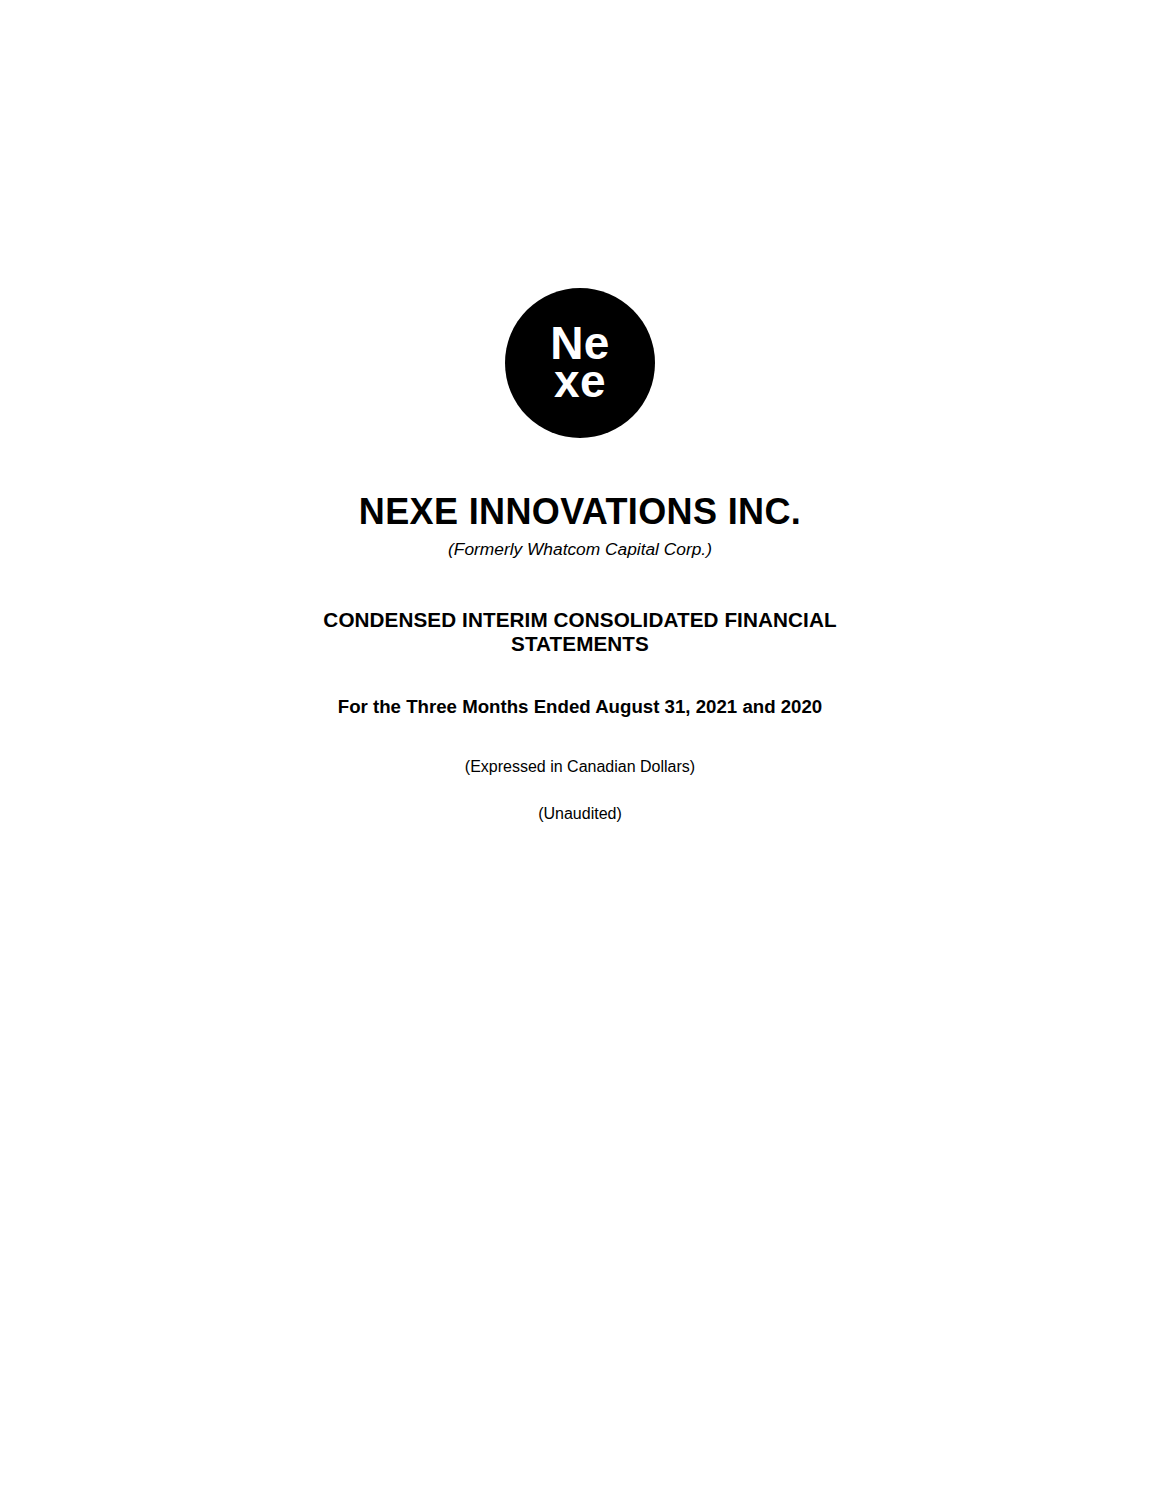Ne xe
NEXE INNOVATIONS INC.
(Formerly Whatcom Capital Corp.)
CONDENSED INTERIM CONSOLIDATED FINANCIAL STATEMENTS
For the Three Months Ended August 31, 2021 and 2020
(Expressed in Canadian Dollars)
(Unaudited)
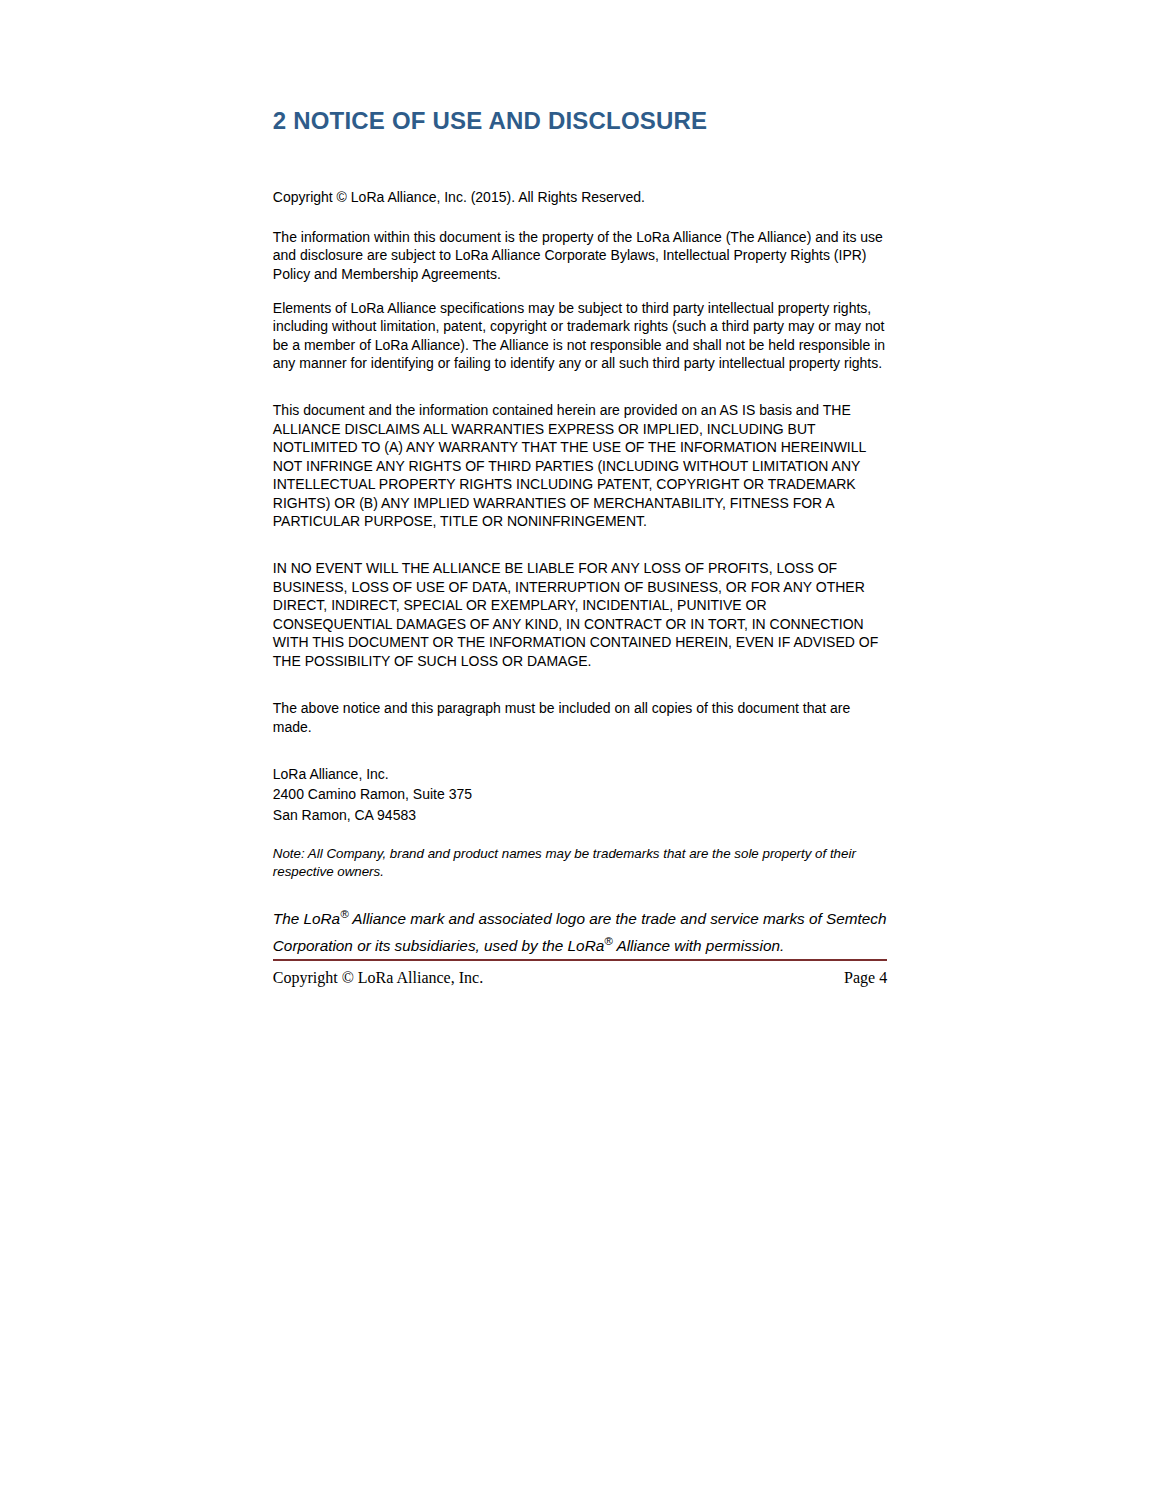2 NOTICE OF USE AND DISCLOSURE
Copyright © LoRa Alliance, Inc. (2015). All Rights Reserved.
The information within this document is the property of the LoRa Alliance (The Alliance) and its use and disclosure are subject to LoRa Alliance Corporate Bylaws, Intellectual Property Rights (IPR) Policy and Membership Agreements.
Elements of LoRa Alliance specifications may be subject to third party intellectual property rights, including without limitation, patent, copyright or trademark rights (such a third party may or may not be a member of LoRa Alliance). The Alliance is not responsible and shall not be held responsible in any manner for identifying or failing to identify any or all such third party intellectual property rights.
This document and the information contained herein are provided on an AS IS basis and THE ALLIANCE DISCLAIMS ALL WARRANTIES EXPRESS OR IMPLIED, INCLUDING BUT NOTLIMITED TO (A) ANY WARRANTY THAT THE USE OF THE INFORMATION HEREINWILL NOT INFRINGE ANY RIGHTS OF THIRD PARTIES (INCLUDING WITHOUT LIMITATION ANY INTELLECTUAL PROPERTY RIGHTS INCLUDING PATENT, COPYRIGHT OR TRADEMARK RIGHTS) OR (B) ANY IMPLIED WARRANTIES OF MERCHANTABILITY, FITNESS FOR A PARTICULAR PURPOSE, TITLE OR NONINFRINGEMENT.
IN NO EVENT WILL THE ALLIANCE BE LIABLE FOR ANY LOSS OF PROFITS, LOSS OF BUSINESS, LOSS OF USE OF DATA, INTERRUPTION OF BUSINESS, OR FOR ANY OTHER DIRECT, INDIRECT, SPECIAL OR EXEMPLARY, INCIDENTIAL, PUNITIVE OR CONSEQUENTIAL DAMAGES OF ANY KIND, IN CONTRACT OR IN TORT, IN CONNECTION WITH THIS DOCUMENT OR THE INFORMATION CONTAINED HEREIN, EVEN IF ADVISED OF THE POSSIBILITY OF SUCH LOSS OR DAMAGE.
The above notice and this paragraph must be included on all copies of this document that are made.
LoRa Alliance, Inc.
2400 Camino Ramon, Suite 375
San Ramon, CA 94583
Note: All Company, brand and product names may be trademarks that are the sole property of their respective owners.
The LoRa® Alliance mark and associated logo are the trade and service marks of Semtech Corporation or its subsidiaries, used by the LoRa® Alliance with permission.
Copyright © LoRa Alliance, Inc.
Page 4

--------------------------------------------------

» **Assignment**: Starting at the line above that has "(Formerly Whatcom Capital Corp.)" and ending at the line that has "Copyright © LoRa Alliance, Inc. (2015).", copy each line exactly, leaving the pictures out and adding nothing.

» **Task answer**:
(Formerly Whatcom Capital Corp.)
CONDENSED INTERIM CONSOLIDATED FINANCIAL STATEMENTS
For the Three Months Ended August 31, 2021 and 2020
(Expressed in Canadian Dollars)
(Unaudited)
2 NOTICE OF USE AND DISCLOSURE
Copyright © LoRa Alliance, Inc. (2015). All Rights Reserved.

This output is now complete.